Ways to Live Forever
- Author: Sally Nicholls
- Illustrator: Sarah J. Coleman
- Language: English
- Genre: Children's
- Publisher: Marion Lloyd Books
- Publication date: 7 January 2008
- Publication place: United Kingdom
- Pages: 215 pp
- ISBN: 978-1-4071-0499-7
- OCLC: 173499434

= Ways to Live Forever =

2008 children's novel by Sally Nicholls

Ways to Live Forever is a 2008 children's novel by Sally Nicholls, first published in 2008. The author's debut novel, it was written when Nicholls was 23 years old.

It won the 2008 Waterstone's Children's Book Prize, 2008 Glen Dimplex (Irish) New Writers Award, 2008 German Luchs des Jahres and 2009 Bristol-based Concorde Children's Book Award. It was shortlisted for the 2009 Manchester Book Award.

==Plot summary==
Sam Oliver McQueen is an 11-year-old boy with leukemia. Sam spends time with his private tutor Mrs. Willis and older friend Felix, whom he met from the same children's hospital, and writes about his life with cancer throughout the book. When Felix dies, he doesn't know what to do because he always looked up to him and his rebellious style. Sam is puzzled by the sadness and writes in his book that everyone should have been happy and making jokes and how Felix should have worn his favorite top. Having said, that he told in his book he wanted to make sure no one would do that at his funeral. A couple of weeks later, the doctors realize the medication isn't working as well and Sam makes the decision to stop all medication; Sam was sick and tired of taking things that never worked on him so he gave up Sam finishes his list of "Things to do" and about a month later he has a dream: all his family (his dad, his mum and his sister Ella) are all sleeping together... then he wakes up and sees his dad's face. His dad says "I love you", but Sam drifts back asleep. Sam dies in his sleep; but he has given his parents a form to fill in about his death so he could finish his book. The last comment is made by his father, who says, "Sam died quietly in his sleep. He was in no pain.
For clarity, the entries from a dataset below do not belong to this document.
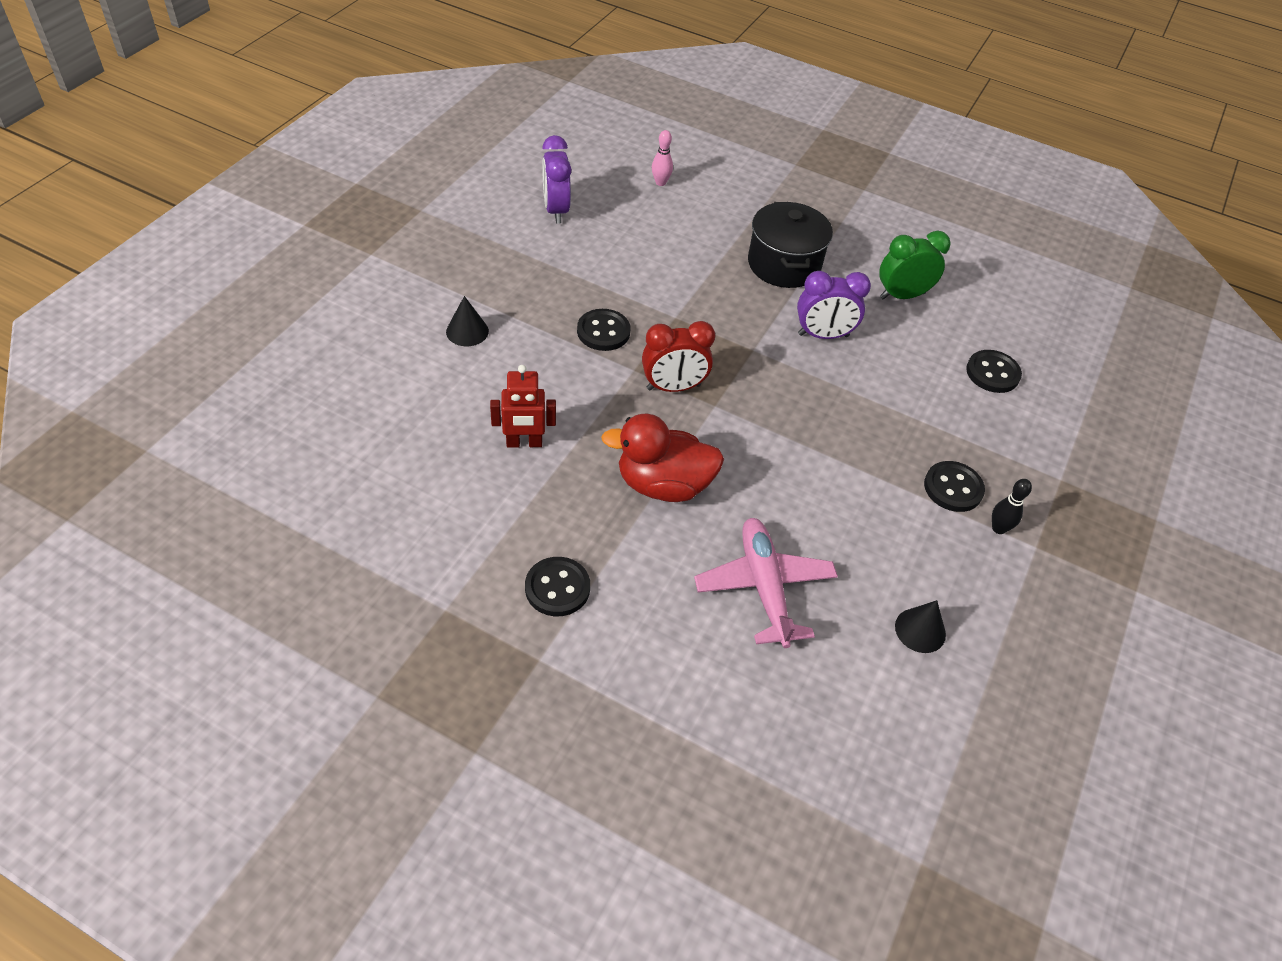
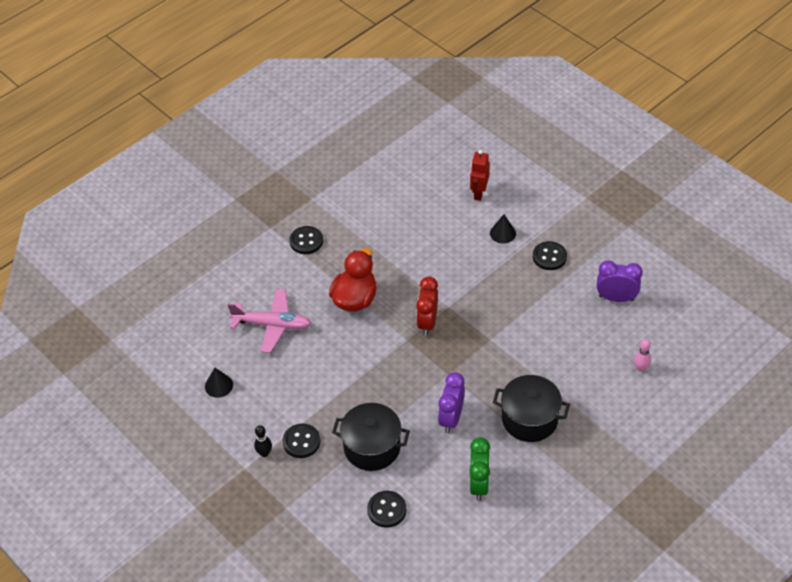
camera: 115 degrees right, 0 degrees up
(524, 443) = (405, 244): red robot -> red robot (479, 193)
(603, 332) = (485, 298): black button -> black button (549, 257)
(913, 406) = (372, 447): none -> black pot

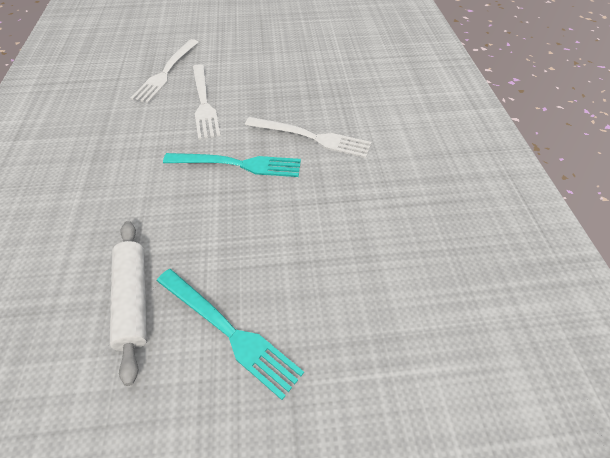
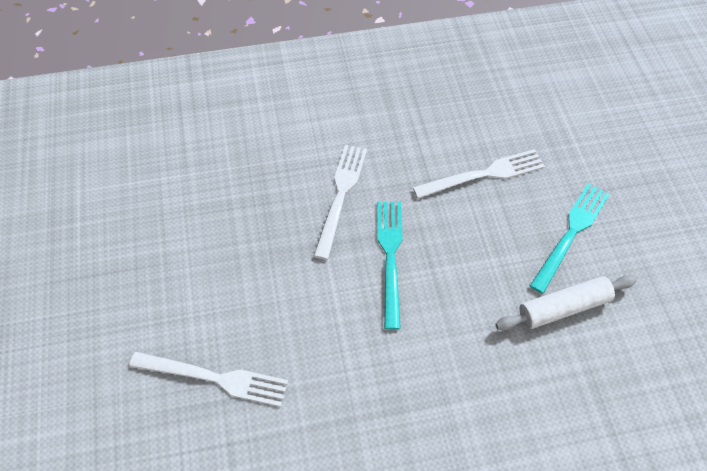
camera: 95 degrees left, 5 degrees up
(204, 103) = (285, 313): white fork -> white fork (484, 174)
The book was made into a film during 2010.

==Translations==
At launch, Ways to Live Forever was translated into Dutch and published using a different title. The Dutch title Als je dit leest, ben ik dood (When you read this, I'll be dead) is adapted from one of the book's opening lines. It is also translated to Portuguese (Brazil and Portugal) and Indonesian, with the Portuguese title being O Menino que Sonhava Chegar à Lua (The Boy who Dreamed of Reaching the Moon), the Brazilian title of Como Viver Eternamente (How to Live Forever), the Indonesian title of Setelah Aku Pergi (After I'm Gone), the French title of Quand vous lirez ce livre... (When you read this book ...), the Italian title "Volevo vivere per sempre" (I wanted to live forever) and the German title of Wie man unsterblich wird (How to become immortal).

==Adaptation==
It was adapted into film and was directed by Gustavo Ron which released on October 23, 2012 theatrically worldwide. It stars Robbie Kay, Alex Etel, Ben Chaplin, and Emilia Fox. The film received a positive review by the critics.

The German radio drama adaption (directed by Angeli Backhausen and produced by the WDR) stars Kai Hogenacker and Patrick Mölleken. For their performance they were awarded with the Deutscher Hörbuchpreis 2010 (German Audio Book Award 2010) as its youngest recipients. The jury of the Deutscher Hörbuchpreis explains their decision as follows:

A special book was made into a wonderful radio drama: Impressive voice actors and a gentle, intelligent direction create a serious, unpathetic masterpiece, that radiates lightness and coincidentally saddens its audience while giving hope though.
— Deutscher Hörbuchpreis

Furthermore, they were honored with the 1st Place on the hr2-Hörbuchbestenliste (hr2 Radio Drama Leaderboard), the Kinder- und Jugendhörspielpreis (Children and Youth Radio Drama Award) by the MDR Radio Council, the title CD of the Month by the Institut für angewandte Kindermedienforschung/Stiftung Zuhören, the Auditorix Hörbuch-Siegel 2009 (Auditorix Radio Drama Seal 2009), as well as with a placement on the März-Bestenliste (March Leaderboard), and an awarding with the Vierteljahrespreis (Quarterly Critics' Choice) and a nomination for the Jahrespreis (Annual Award) by the Preis der deutschen Schallplattenkritik (German Record Critics' Award).